Before I re-invent the wheel here has anyone creat...
# troubleshooting
s
Before I re-invent the wheel here has anyone created a kubernetes Init Container to check for all servers to be available before running table creation scripts? I've got an Init Container in my server statefulsets that waits for the controller and that works great, but my init table script now needs to wait for the servers to be available. My current plan is to get my expected replica count and compare that to my pinot instances array (after parsing out only my servers).
m
You want to wait until all Replicas are up? That might be too strict. Cc @Xiang Fu
s
Yes, but I'm a little bit torn on the idea, we have an idempotent table creation shell script that runs in a kubernetes post deploy job. So when we deploy to our local or a gke environment that job waits for the controller to be up. That definitely has to happen. But later we noticed some errors in the controller b/c it was trying to do things before the servers were totally ready. I'll have to dig for the issues we saw. My theory is that maybe we don't have to do this b/c the controller would sort things out eventually as the servers came up.
m
Yes, the state of what is available and loaded is maintained and query will be routed accordingly
s
So I guess I'm curious about your experience in production kubernetes environments if you've seen the use of init containers in the server statefulsets that wait for the controller to be ready
m
We use health checks + timeouts
s
So here's the one we use for out table init script that waits for the controller to be ready
- name: wait-pinot-controller image: {{ .Values.deployImage }} imagePullPolicy: {{ .Values.imagePullPolicy}} command: ['bash', '-c', 'while [[ "$(curl -X GET http://{{ $pinotService }}/health -s)" != "OK" ]]; do echo waiting for pinot controller to be created; sleep 2s; done']
I was looking for an equivalent approach to see if the servers are also ready b/c I put an initcontainer on my servers to wait for the controller and my table creation script (which also waits for the controller) fails b/c the servers were in a wait state for the controller as well so they both try to run at the same time and my table script tries to add tags to the servers which aren't quite available yet. So like I said, I may have kind of gone too far and maybe should rip out my init container for the servers, remove the wait in other words.
So maybe this question will help me. Is the controller health check going to return ok if all of the servers are not ready?
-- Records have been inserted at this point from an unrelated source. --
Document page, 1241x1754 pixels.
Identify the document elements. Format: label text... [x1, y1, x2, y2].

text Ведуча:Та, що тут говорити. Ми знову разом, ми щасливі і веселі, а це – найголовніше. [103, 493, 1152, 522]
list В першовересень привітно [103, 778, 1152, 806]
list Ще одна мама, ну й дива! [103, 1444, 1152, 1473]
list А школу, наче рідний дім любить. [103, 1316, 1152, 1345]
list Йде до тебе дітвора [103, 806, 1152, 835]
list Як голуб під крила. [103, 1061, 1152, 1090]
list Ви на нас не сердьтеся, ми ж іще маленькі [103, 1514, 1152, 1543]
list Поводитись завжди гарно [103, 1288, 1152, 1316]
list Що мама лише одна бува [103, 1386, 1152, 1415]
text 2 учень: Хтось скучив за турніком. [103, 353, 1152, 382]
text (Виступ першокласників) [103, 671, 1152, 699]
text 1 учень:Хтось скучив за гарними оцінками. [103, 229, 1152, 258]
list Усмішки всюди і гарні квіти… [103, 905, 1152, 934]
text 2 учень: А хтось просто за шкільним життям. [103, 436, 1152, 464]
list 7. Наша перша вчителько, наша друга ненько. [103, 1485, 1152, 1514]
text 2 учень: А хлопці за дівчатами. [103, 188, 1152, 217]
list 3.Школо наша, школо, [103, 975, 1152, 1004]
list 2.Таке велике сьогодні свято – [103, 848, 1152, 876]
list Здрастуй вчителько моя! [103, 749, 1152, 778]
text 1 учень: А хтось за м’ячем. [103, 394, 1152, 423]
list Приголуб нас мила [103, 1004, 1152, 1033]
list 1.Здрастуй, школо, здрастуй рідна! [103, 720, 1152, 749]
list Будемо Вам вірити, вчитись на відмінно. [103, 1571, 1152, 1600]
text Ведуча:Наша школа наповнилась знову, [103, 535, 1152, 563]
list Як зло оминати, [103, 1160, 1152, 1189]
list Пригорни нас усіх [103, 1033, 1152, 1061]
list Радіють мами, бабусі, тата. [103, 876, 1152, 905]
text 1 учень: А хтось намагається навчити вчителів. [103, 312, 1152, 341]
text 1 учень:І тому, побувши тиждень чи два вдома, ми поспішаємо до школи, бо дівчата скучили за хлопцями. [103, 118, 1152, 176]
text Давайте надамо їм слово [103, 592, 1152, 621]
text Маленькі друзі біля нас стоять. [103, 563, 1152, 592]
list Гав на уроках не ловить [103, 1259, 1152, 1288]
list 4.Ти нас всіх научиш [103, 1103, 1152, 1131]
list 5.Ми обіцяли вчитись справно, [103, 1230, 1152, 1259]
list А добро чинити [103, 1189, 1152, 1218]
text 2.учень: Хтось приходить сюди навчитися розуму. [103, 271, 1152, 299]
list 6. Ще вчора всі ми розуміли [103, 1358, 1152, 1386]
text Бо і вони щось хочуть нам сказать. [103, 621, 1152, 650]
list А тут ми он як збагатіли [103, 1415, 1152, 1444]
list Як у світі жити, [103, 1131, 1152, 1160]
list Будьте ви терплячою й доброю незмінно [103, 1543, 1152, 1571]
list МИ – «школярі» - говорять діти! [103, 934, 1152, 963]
I'm pretty sure it will return ok regardless of the servers being ready, there is no dependency on controller status and server status it seems, which kinda makes sense if true.
m
Yes, controller should not block on servers
Because you may have 100s of servers and thousands of tables and you may be doing a rolling restart
s
So we want to script the addition of tags to servers, so in order for those to be successful, the servers need to be up and running.
m
You can decouple controller being ready from table being ready?
s
so for now the only condition we wait to be ready before running our table scripts is that the controller be ready
but my concern is that's not enough, it also needs to wait until all servers are ready I think
m
I guess I don’t understand the requirements well. Is this a first time setup or rolling restart or something else
And how often did you intend to do this operation
s
so we deploy to production every 4 weeks, and can deploy to dev and our test env on demand, and of course locally on demand. So we have to work for both first time and later deploys.
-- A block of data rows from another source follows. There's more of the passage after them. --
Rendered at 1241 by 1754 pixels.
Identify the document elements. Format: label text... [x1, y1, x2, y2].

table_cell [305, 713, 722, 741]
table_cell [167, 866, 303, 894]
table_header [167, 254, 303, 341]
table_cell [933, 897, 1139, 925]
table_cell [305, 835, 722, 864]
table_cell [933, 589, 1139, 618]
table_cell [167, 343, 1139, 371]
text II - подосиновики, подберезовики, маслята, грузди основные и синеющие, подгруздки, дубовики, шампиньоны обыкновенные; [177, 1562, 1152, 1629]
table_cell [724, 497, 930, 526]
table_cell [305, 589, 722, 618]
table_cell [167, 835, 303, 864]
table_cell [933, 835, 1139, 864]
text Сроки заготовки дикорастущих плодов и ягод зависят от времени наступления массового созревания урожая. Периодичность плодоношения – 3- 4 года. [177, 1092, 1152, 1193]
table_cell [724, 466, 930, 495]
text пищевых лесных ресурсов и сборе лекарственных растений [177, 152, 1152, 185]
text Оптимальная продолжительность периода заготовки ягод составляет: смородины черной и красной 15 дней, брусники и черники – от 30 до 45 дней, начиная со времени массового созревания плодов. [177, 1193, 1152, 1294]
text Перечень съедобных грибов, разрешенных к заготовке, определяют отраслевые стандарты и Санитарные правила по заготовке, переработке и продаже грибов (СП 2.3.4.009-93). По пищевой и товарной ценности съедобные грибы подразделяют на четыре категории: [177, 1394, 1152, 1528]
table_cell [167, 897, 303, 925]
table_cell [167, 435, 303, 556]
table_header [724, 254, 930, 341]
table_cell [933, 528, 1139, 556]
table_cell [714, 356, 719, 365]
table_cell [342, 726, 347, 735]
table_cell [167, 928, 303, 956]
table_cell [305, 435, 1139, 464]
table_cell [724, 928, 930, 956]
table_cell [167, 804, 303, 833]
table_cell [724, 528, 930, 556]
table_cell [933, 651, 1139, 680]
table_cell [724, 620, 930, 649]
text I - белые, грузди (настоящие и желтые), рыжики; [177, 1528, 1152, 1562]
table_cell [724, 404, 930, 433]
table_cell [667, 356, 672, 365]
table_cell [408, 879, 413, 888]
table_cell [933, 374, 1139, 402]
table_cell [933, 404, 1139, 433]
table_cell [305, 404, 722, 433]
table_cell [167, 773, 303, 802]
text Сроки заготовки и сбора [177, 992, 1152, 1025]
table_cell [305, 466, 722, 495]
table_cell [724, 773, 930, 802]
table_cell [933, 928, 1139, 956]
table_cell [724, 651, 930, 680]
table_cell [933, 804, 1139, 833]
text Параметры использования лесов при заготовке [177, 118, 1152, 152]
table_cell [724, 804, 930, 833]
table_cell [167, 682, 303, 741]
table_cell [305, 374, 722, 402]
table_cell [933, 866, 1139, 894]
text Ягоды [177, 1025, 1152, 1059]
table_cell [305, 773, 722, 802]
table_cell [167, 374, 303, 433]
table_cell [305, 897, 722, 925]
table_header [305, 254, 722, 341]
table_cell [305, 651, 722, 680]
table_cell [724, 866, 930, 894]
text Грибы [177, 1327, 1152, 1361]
I could totally be overthinking it, but I have try to cover any potential issues. I'm assuming pinot handles most of my concerns naturally, like say I scale a server, I'm assuming tags will be copied over too.
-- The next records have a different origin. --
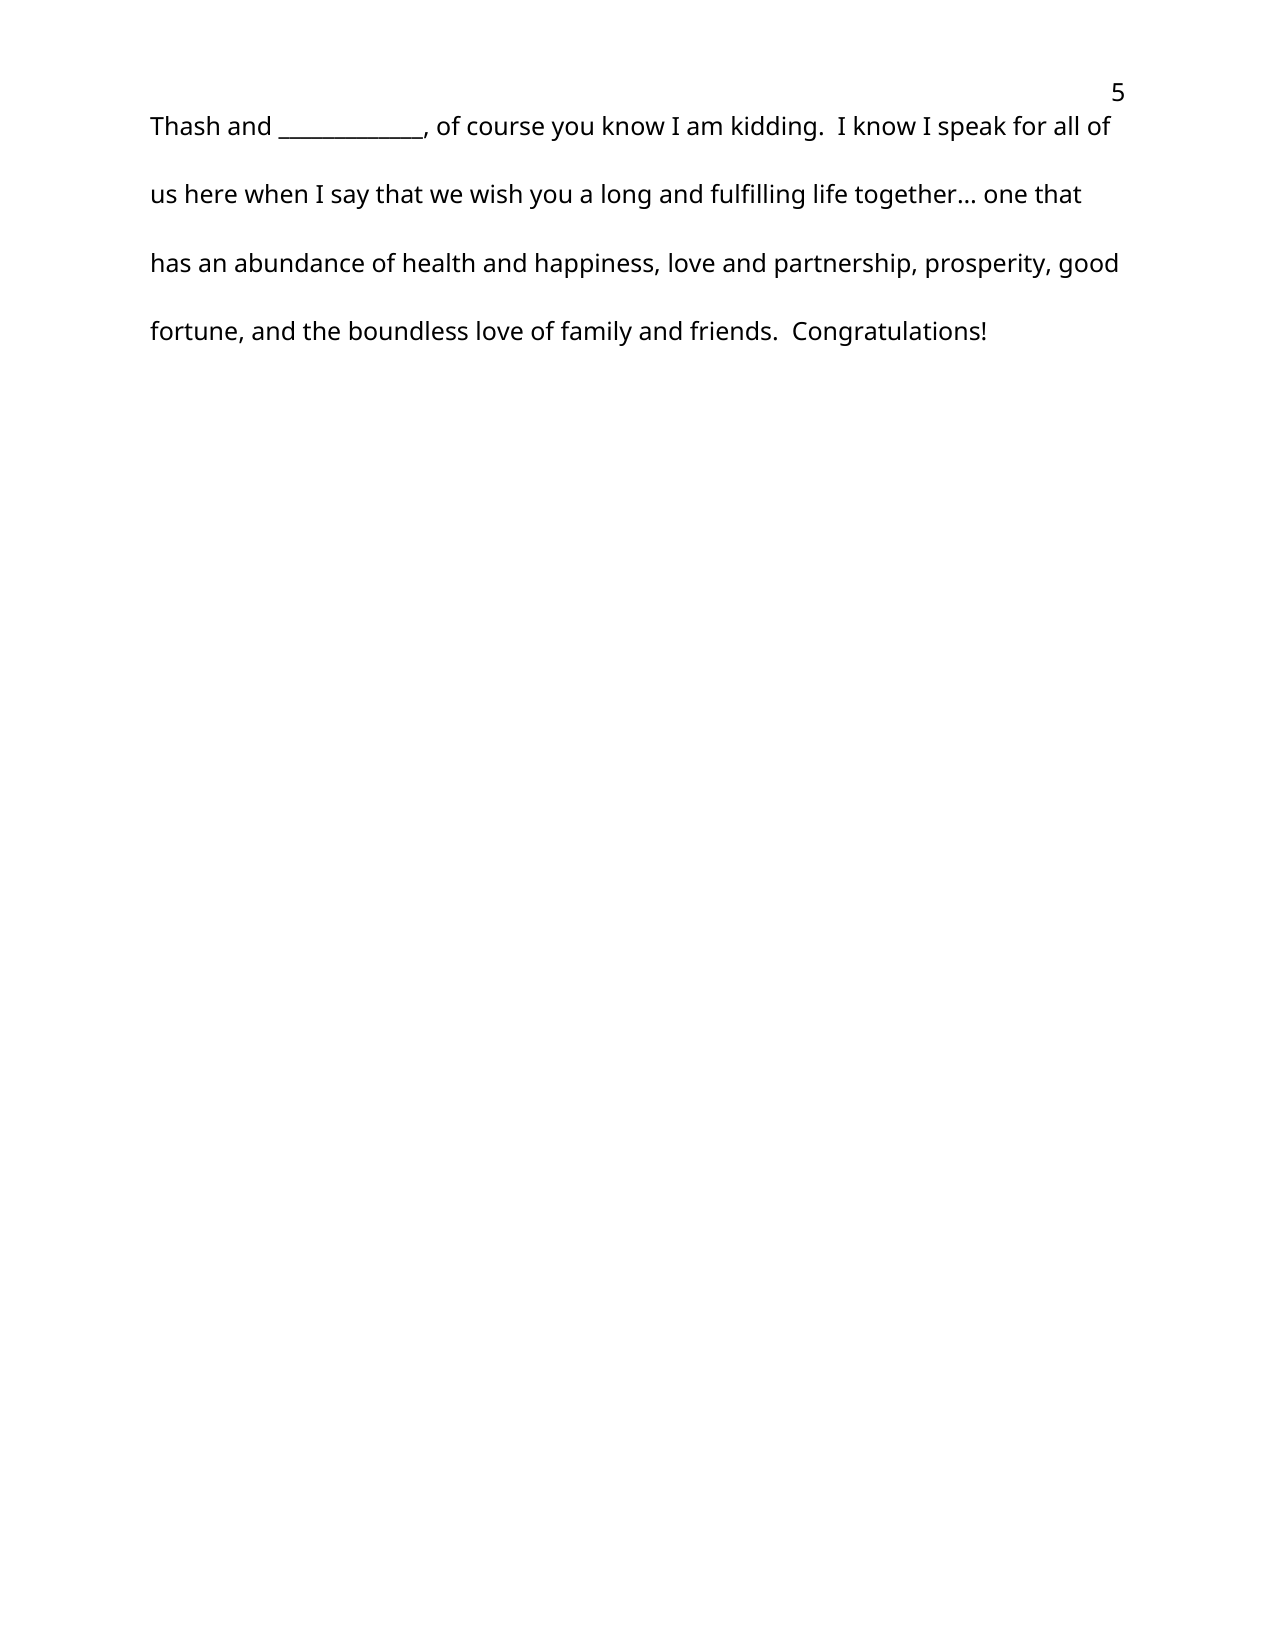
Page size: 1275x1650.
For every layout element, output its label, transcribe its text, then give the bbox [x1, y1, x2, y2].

text Thash and _____________, of course you know I am kidding. I know I speak for all of us here when I say that we wish you a long and fulfilling life together… one that has an abundance of health and happiness, love and partnership, prosperity, good fortune, and the boundless love of family and friends. Congratulations! [150, 109, 1125, 347]
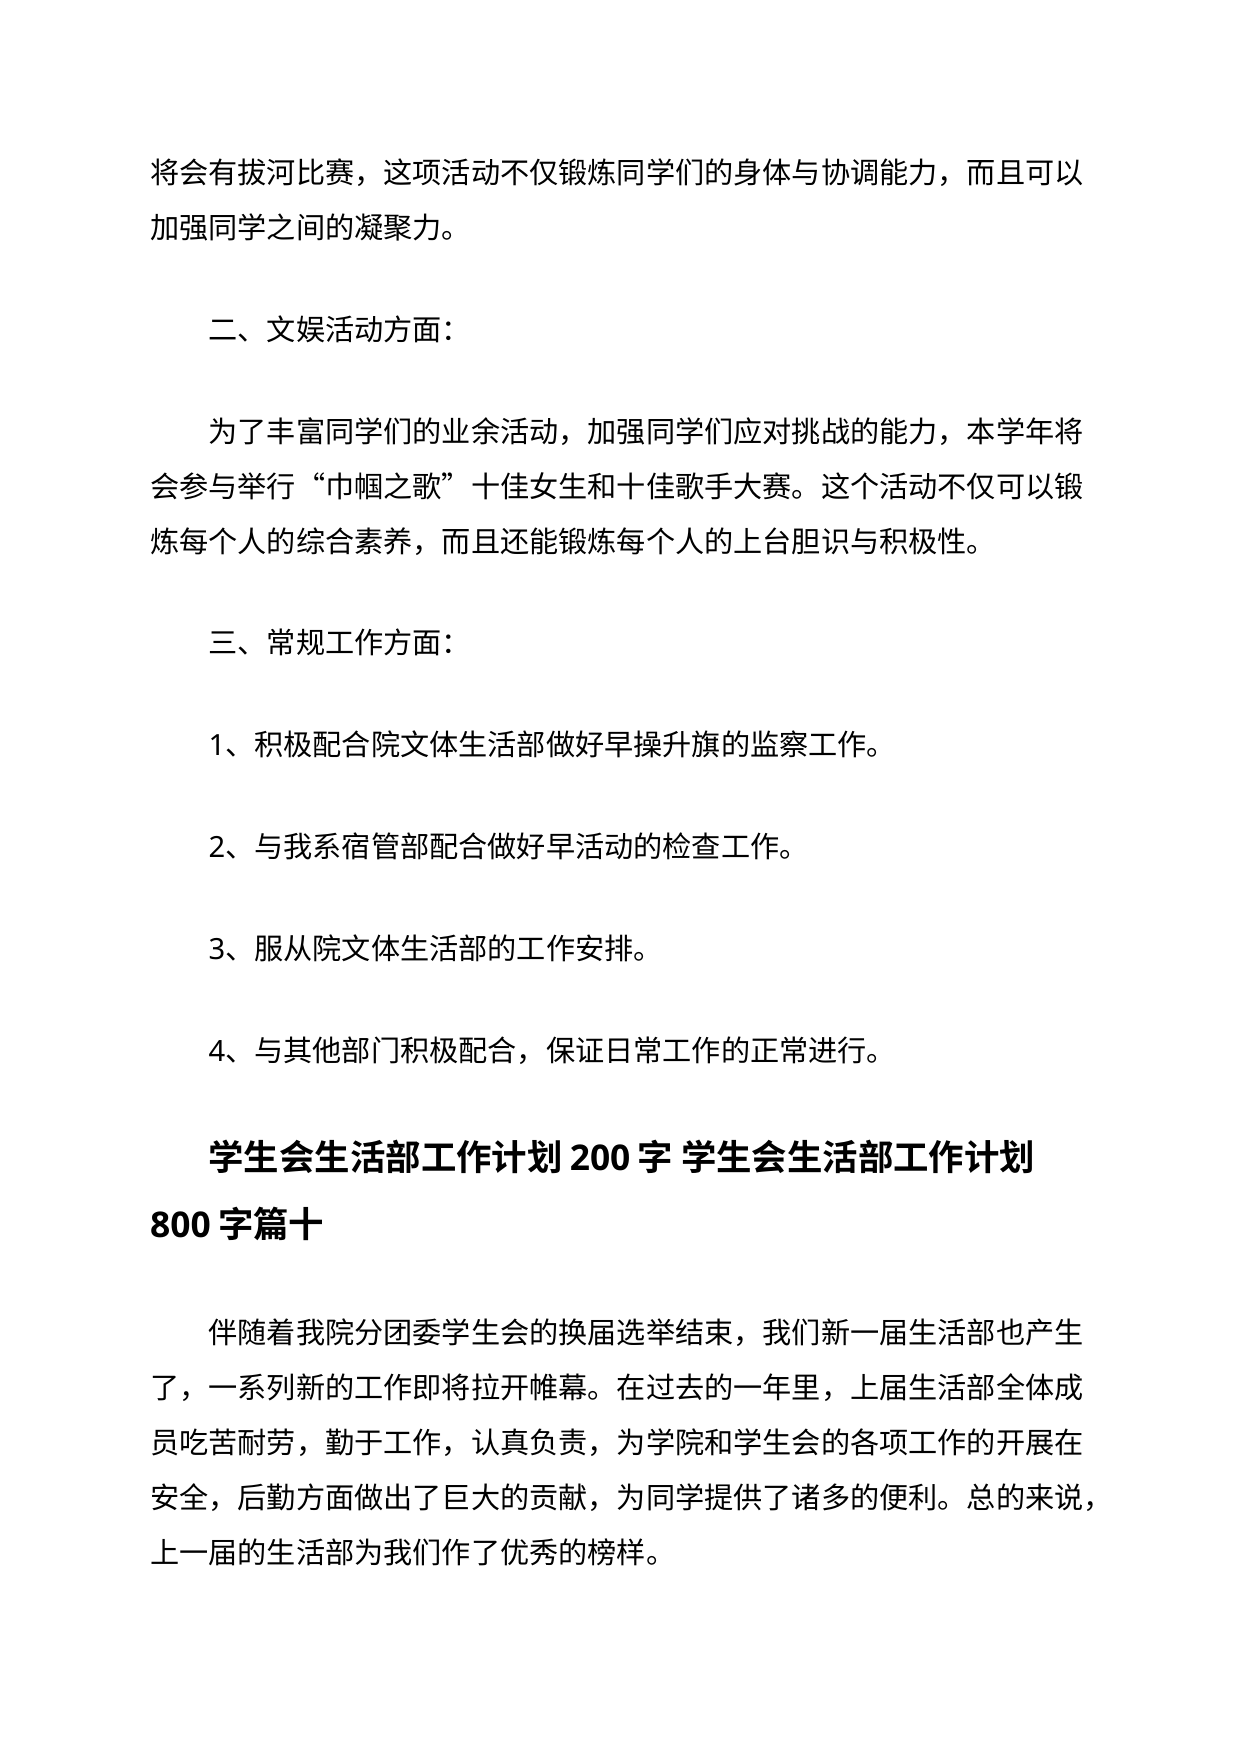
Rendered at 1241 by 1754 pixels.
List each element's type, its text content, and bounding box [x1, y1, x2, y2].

text 二、文娱活动方面： [150, 307, 1090, 349]
text 1、积极配合院文体生活部做好早操升旗的监察工作。 [150, 722, 1090, 764]
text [150, 150, 1090, 247]
text 2、与我系宿管部配合做好早活动的检查工作。 [150, 824, 1090, 866]
text 为了丰富同学们的业余活动，加强同学们应对挑战的能力，本学年将会参与举行“巾帼之歌”十佳女生和十佳歌手大赛。这个活动不仅可以锻炼每个人的综合素养，而且还能锻炼每个人的上台胆识与积极性。 [150, 408, 1090, 561]
text 三、常规工作方面： [150, 620, 1090, 662]
text 学生会生活部工作计划200字 学生会生活部工作计划800字篇十 [150, 1130, 1090, 1248]
text 伴随着我院分团委学生会的换届选举结束，我们新一届生活部也产生了，一系列新的工作即将拉开帷幕。在过去的一年里，上届生活部全体成员吃苦耐劳，勤于工作，认真负责，为学院和学生会的各项工作的开展在安全，后勤方面做出了巨大的贡献，为同学提供了诸多的便利。总的来说，上一届的生活部为我们作了优秀的榜样。 [150, 1310, 1090, 1572]
text 4、与其他部门积极配合，保证日常工作的正常进行。 [150, 1028, 1090, 1070]
text 3、服从院文体生活部的工作安排。 [150, 926, 1090, 968]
We are generally not given access to our production environments, so everything has to be scripted and idempotent for the most part.
m
Table creation, tagging servers are one time operations and don’t tie into deployment.
s
what if I need to add columns to the table though? Or make other config changes.
say I want to change my tier storage config from 7d to 14d
m
Ok, when you say deploy, are you deploying Pinot, or something else?
The changes you mentioned above can be done dynamically via rest-api calls, you don’t need to restart/redeploy Pinot for that
That would be really bad UX 🙂
s
LOL
right that makes sense, It almost makes me think we need to the concept of migrations for pinot.